Writing Advice: 7 Tips For Posting Your Work Online

Writer Wednesday: 7 Tips For Posting Your Writing Online

From Writer's ReliefAre you considering sharing your poems online with your Facebook friends? Making your recent series of short stories viewable on your blog? Reposting a previously published personal essay on your website?

Stop! Guideline time.

Before you take another step, take a few minutes to consider the following hints and tips lest you fall victim to amateur mistakes that may get you in big trouble later on.

Online Hints and Tips:

Don’t Give Away The Good Stuff. As we’ve said in the past, most literary editors will reject previously published writing immediately. If you plan to submit work to a literary journal, take the safe route and don’t publish it online first. We mean anywhere—for most editors, work appearing on your own personal website counts as being previously published.

Making Friends With Formatting. Nowadays, people spend more and more time on the computer. Since reading on a computer screen has become so commonplace, good formatting is very important. Just think of it this way: If you post a poem online with bright yellow font on a bright green background, potential readers will likely take one look at it and run for their lives. Keep it simple; the less neon, the better.

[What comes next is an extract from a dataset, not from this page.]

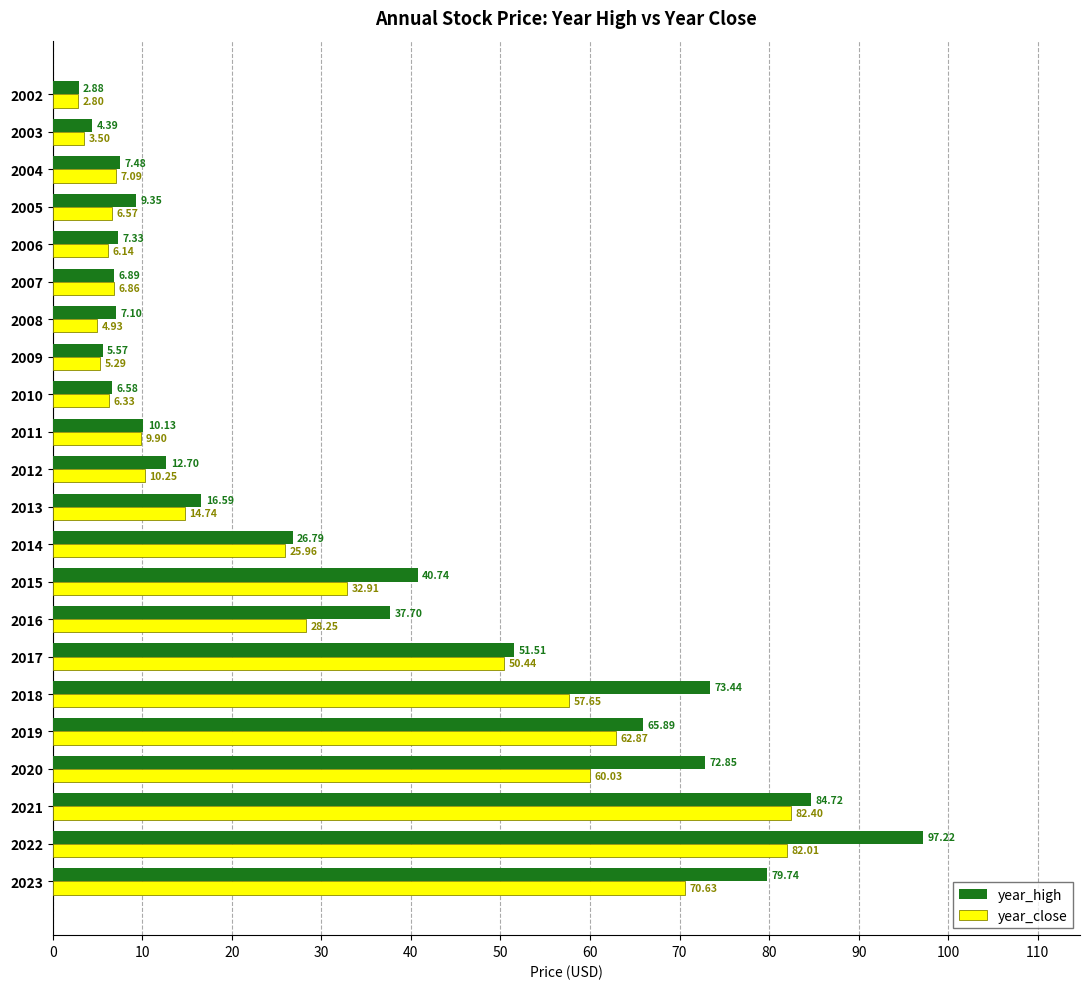

List the series in order of their overall mean, highest first.

year_high, year_close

Organize For Success. If you’re not careful, posting all of your writing samples onto one page can look cluttered and be cumbersome to a reader. If your samples are getting too unruly, consider splitting them up on multiple, easy-to-navigate pages. When your writing is organized and neat (and easy to find), visitors will be more likely to read it.

Creating A Central Hub. If you want a reputation as an author in today’s industry, having an author website is essential for maintaining a central hub for your writing and author persona. Without an official site, your writing will have no online storefront window from which readers can view it. And in today’s electronic world, it will be nearly impossible to market yourself as an author without this kind of online presence.

Hitting The Links. Don’t be afraid to link to other websites that have published your work. When you link to other reputable sites, your credibility climbs. So instead of posting your work on your own site, consider linking to where it already appears online (try the “open in new window” approach so your visitors don’t wander too far away). When readers view your work in the context in which it was originally presented, it can have a much more powerful effect.

Exceptional Excerpts. Go ahead and post excerpts from your book manuscript to create some buzz for the project. If you let visitors get to know your characters and get them excited for a full-length book, agents will see that there is already an audience for your work. If your profound, groundbreaking short story appeared in an online journal, go ahead and throw an excerpt from it onto your site—and link to the original publisher where visitors can read the full piece. And here’s an extra reminder: Add some social share buttons at the top of an excerpt so readers can “like” and “share” the heck out of it.

Getting It Just Right. How much work is too much work to post on your site can be tough to gauge. Here’s a simple guideline: If you’re a book author, there’s no need to post your entire manuscript online (unless you’ve launched an intense and highly successful social media campaign for a self-published book). Most literary agents don’t want to see more than a synopsis or first chapter online. Provide a way for them to query you for more information on the project. For short stories, essays, and poetry, keep it short and sweet. Feature a couple of excerpts of your very best work. Overkill can leave readers feeling bored and oversaturated. In this case, less is more.